Roma NON è gay

 

Chi ha una Visione del Mondo simile alla nostra sa che nella parola “Roma”,soprattutto in ciò che ha rappresentato storicamente e culturalmente, è possibile trovare dei notevoli significati. Tra questi riconosciamo senza dubbi quello di comprendere come stile la “virilità”, intesa nel suo senso etimologico.

Non vogliamo entrare nel merito della questione dell’omosessualità come tendenza o preferenza sessuale, pensiamo però che un uomo ed una donna dovrebbero mostrare ed esaltare rispettivamente la propria mascolinità e femminilità come caratteristica di bellezza e di giusta diversità, e non scimmiottare le movenze dell’altro genere; è una questione di onestà verso la propria natura, già in parte messa in discussione se si desidera un individuo dello stesso sesso.

Detto questo non possiamo far altro che considerare incoerente l’idea stessa di una festa dell’”orgoglio gay” da parte di chi rivendica l’uguaglianza tra etero e omo: fare una manifestazione di orgoglio significa porsi in un grado differenziato rispetto al resto del mondo, e ammettere quindi la propria diversità.

Se poi consideriamo le modalità in cui viene svolto tale evento, non possiamo che rabbrividire al solo pensiero che quello mostrato sia il modello, o lo stile di comportamento, che dovrebbero seguire i gay.
Ci sono degli omosessuali che non si arrendono o adeguano allo stereotipo della “checca”, che appartengono a quella che Curzio Malaparte definì "un'omosessualità caratterizzata dal fascino verso la forza, la virilità, verso il maschio che ha vinto”. Sono soprattutto loro che dovrebbero alzare la voce contro lo spettacolo indegno che sfilerà per le vie della Capitale.
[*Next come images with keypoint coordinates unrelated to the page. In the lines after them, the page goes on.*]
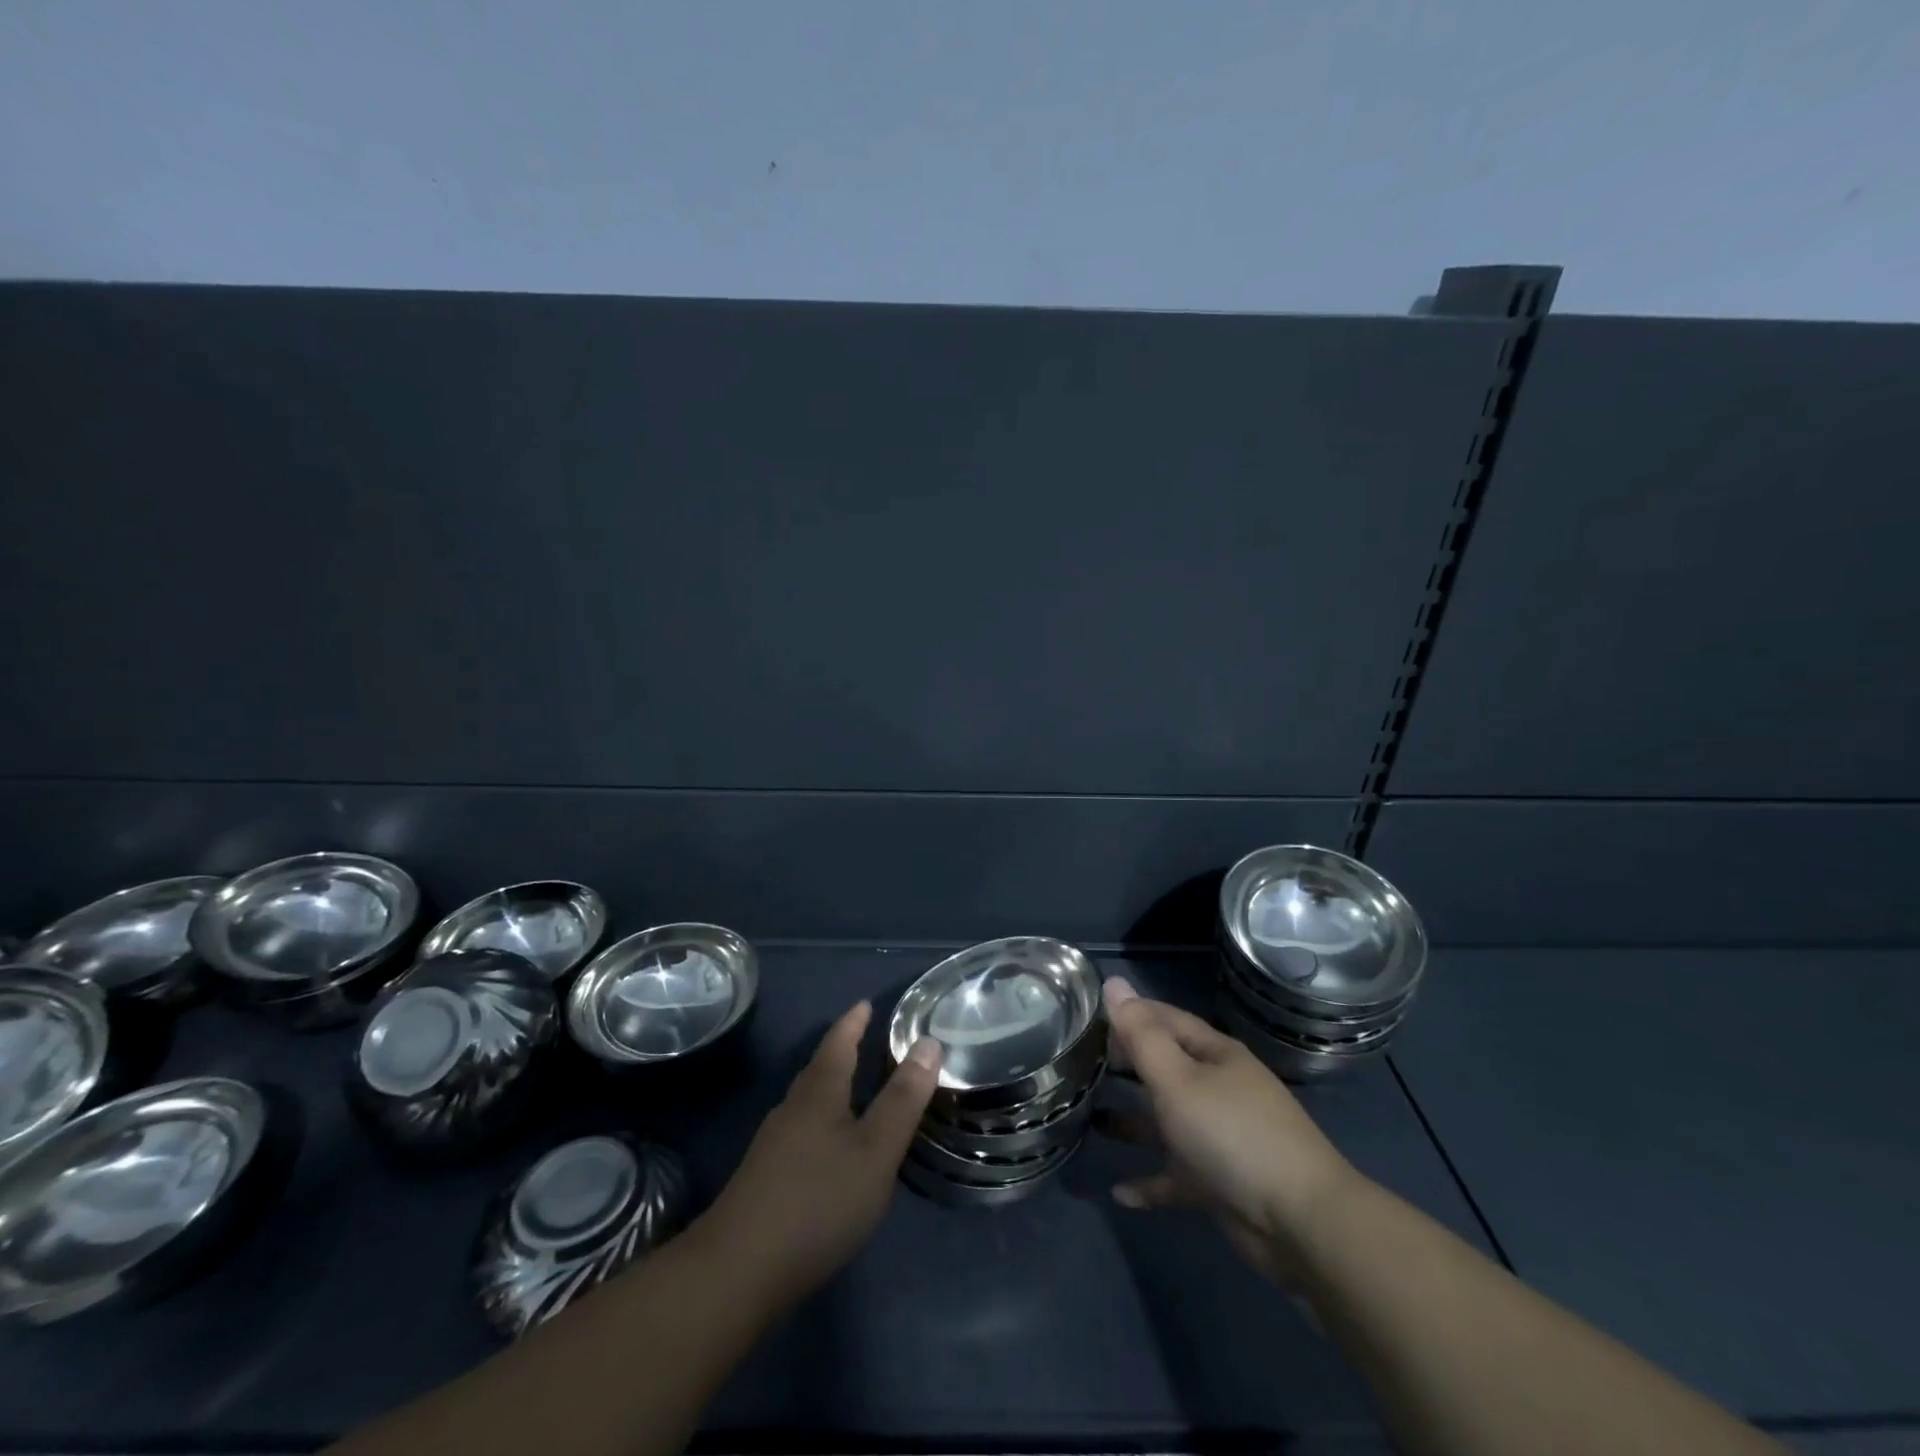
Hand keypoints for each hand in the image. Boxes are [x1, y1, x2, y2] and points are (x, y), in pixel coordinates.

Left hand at [697, 1001, 941, 1305]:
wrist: (737, 1271)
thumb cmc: (818, 1201)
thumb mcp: (875, 1150)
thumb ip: (903, 1100)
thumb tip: (928, 1042)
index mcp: (819, 1093)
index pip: (838, 1044)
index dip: (853, 1023)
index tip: (865, 1003)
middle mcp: (792, 1109)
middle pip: (819, 1070)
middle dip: (840, 1052)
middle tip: (863, 1038)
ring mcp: (773, 1145)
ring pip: (807, 1103)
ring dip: (830, 1088)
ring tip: (852, 1088)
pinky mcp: (764, 1179)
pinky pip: (800, 1131)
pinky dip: (821, 1122)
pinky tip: (829, 1147)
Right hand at [1100, 977, 1357, 1282]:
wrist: (1300, 1221)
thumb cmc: (1232, 1134)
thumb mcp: (1178, 1079)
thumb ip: (1141, 1035)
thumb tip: (1114, 983)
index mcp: (1215, 1056)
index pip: (1166, 1020)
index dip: (1131, 1014)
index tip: (1090, 1015)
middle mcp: (1218, 1089)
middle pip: (1166, 1068)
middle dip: (1128, 1065)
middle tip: (1081, 1062)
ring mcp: (1220, 1137)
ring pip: (1167, 1122)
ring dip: (1132, 1122)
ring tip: (1090, 1120)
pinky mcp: (1219, 1183)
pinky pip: (1175, 1177)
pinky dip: (1149, 1182)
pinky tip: (1119, 1193)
E’ da quest’ultima, dall’Urbe, che questo discorso è partito e con Essa lo concludiamo.
Volete rendere ridicola la categoria sessuale alla quale appartenete? Va bene. Volete mostrare un indecente spettacolo di promiscuità e mescolanza di generi? Fate pure. Volete chiedere l’uguaglianza mostrando ed esasperando la vostra diversità? Contenti voi...
Ma non vi permettete di utilizzare a vostro piacimento la parola Roma, perché Essa non è solo un’insieme di case e vie, o di persone che vivono in un determinato territorio. La Città Eterna è qualcosa di più, di alto ed inafferrabile, di profondo ed antico, di grande e maestoso. Accostare l’aggettivo “gay” al suo nome, nonché ai suoi abitanti se è questo che si voleva intendere, soprattutto per i motivi che dicevamo all'inizio, è un’arrogazione inaccettabile.